Plötzliche Steigerungen der Helligkeit werden bei vielen Kometen beobachtet. Oft liegt dies daran, dass der Kometenkern sich in mehrere kleinere Teile aufspaltet oder aber komplett zu einer Staubwolke zerfällt. Je näher ein Komet an die Sonne kommt und je kleiner sein Kern ist desto größer ist die Wahrscheinlichkeit, dass es zu einem Zerfallsprozess kommt. Bei Sungrazern geschieht dies eigentlich immer, zumeist einige Stunden oder Tage nach der Sonnenpassage. So teilte sich der Kern von Ikeya-Seki (C/1965 S1) in mehrere kleinere Kerne auf; Komet Lovejoy zerfiel sogar vollständig, sodass nur sein Schweif übrig blieb, der dann mangels Nachschub an Staub von Tag zu Tag immer mehr verblasste, während seine Länge noch zunahm; von Komet ISON (C/2012 S1) hingegen blieb bereits 3 Tage nach dem Perihel nur eine blasse Staubwolke übrig. Aber auch bei Kometen, die nicht ganz so dicht an die Gluthölle unseres Zentralgestirns herankommen, werden Kernteilungen oder Totalzerfälle beobachtet, so z.B. bei dem bereits erwähnten Kometen West (C/1975 Y1), bei LINEAR (C/1999 S4) oder bei Elenin (C/2010 X1).
Bislang nicht befriedigend zu erklären sind hingegen wiederkehrende Helligkeitsausbrüche, die gelegentlich bei kurzperiodischen Kometen beobachtet werden. Ein extremer Fall war 17P/Holmes, dessen Kern recht klein (ca. 3.5 km) und normalerweise wenig aktiv ist, da er der Sonne nie näher als der Planet Mars kommt. Am 24.10.2007 steigerte er seine Helligkeit binnen 24 Stunden um einen Faktor von einer Million, ohne dabei zu zerfallen.

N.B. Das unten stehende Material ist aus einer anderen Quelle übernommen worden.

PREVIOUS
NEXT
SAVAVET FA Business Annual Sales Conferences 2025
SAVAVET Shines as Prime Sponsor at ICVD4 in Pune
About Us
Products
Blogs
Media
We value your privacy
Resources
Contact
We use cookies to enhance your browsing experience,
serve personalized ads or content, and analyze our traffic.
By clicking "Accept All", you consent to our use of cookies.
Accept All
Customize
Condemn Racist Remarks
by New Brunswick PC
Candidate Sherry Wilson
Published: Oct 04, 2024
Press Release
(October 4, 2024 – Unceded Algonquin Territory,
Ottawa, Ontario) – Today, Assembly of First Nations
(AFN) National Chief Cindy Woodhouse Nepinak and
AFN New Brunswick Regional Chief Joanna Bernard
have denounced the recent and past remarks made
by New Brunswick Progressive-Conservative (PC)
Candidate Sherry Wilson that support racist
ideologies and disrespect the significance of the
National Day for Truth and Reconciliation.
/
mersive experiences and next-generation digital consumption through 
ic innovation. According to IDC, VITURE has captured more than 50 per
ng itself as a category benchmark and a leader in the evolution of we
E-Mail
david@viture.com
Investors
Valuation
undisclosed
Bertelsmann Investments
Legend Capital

5. Der Komet steht ungefähr auf der Verbindungslinie Sonne - Erde.
Führt seine Bahn einen Kometen zumindest in etwa zwischen Sonne und Erde, so kann sich seine Helligkeit durch Vorwätsstreuung des Sonnenlichts an den Staubpartikeln der Koma und des Schweifs deutlich erhöhen. Dieser Effekt trug entscheidend dazu bei, dass Komet McNaught (C/2006 P1) am 13./14./15.01.2007 am Taghimmel sichtbar wurde, obwohl es sich keineswegs um einen Sungrazer handelte. Ein ganz ähnlicher Fall war Skjellerup-Maristany (C/1927 X1), der sogar noch etwas heller als McNaught erschien.

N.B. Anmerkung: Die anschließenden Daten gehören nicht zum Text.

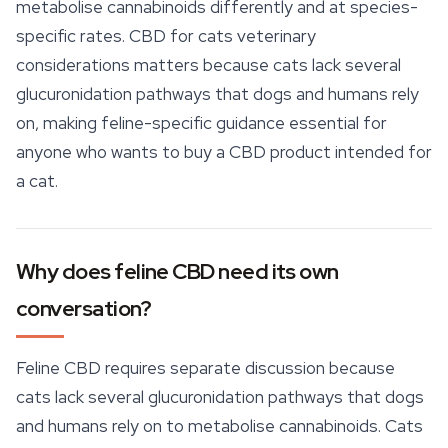
metabolise cannabinoids differently and at species-
specific rates. CBD for cats veterinary
considerations matters because cats lack several
glucuronidation pathways that dogs and humans rely
on, making feline-specific guidance essential for
anyone who wants to buy a CBD product intended for
a cat.
Why does feline CBD need its own
conversation?
Feline CBD requires separate discussion because
cats lack several glucuronidation pathways that dogs
and humans rely on to metabolise
cannabinoids
. Cats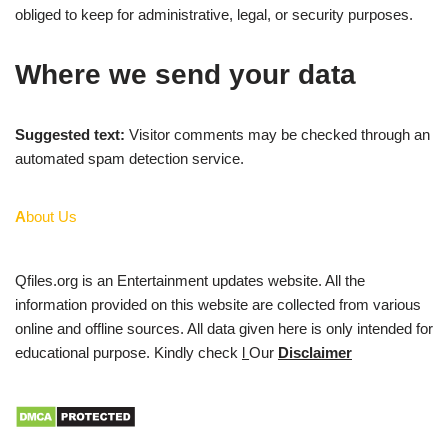
obliged to keep for administrative, legal, or security purposes.
Where we send your data
Suggested text:
Visitor comments may be checked through an
automated spam detection service.
A
bout Us
Qfiles.org is an Entertainment updates website. All the
information provided on this website are collected from various
online and offline sources. All data given here is only intended for
educational purpose. Kindly check
l
Our
Disclaimer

Die obige Aufstellung zeigt, dass einige der berühmten Kometen mindestens 2 der 5 Kriterien erfüllt haben. Ein Schweifstern, auf den sämtliche 5 Kriterien zutreffen, würde alles übertreffen, was man jemals am Himmel gesehen hat. Ein solcher "Superkomet" wäre langperiodisch, hätte einen Kern von mindestens 30 Kilometern Durchmesser, würde zunächst als Sungrazer dicht an der Sonne vorbeiziehen und dadurch in mehrere Teilstücke zerbrechen, sich danach ungefähr auf der Verbindungslinie Sonne und Erde bewegen und schließlich dicht an der Erde vorbeiziehen. Diesem Idealfall am nächsten kam bislang Komet Kirch (C/1680 V1), welcher zu den eindrucksvollsten Schweifsternen der Geschichte zählt.

Komet Kirch 1680
Der Schweif von Komet Kirch (C/1680 V1) überspannte zur Weihnachtszeit des Jahres 1680 den halben Himmel und verbreitete dadurch in einer vom Aberglauben geprägten Epoche Angst und Schrecken. Zahlreiche mehr oder weniger realistischen Abbildungen – unser Beispiel stammt aus Augsburg – dokumentieren die spektakuläre Himmelserscheinung.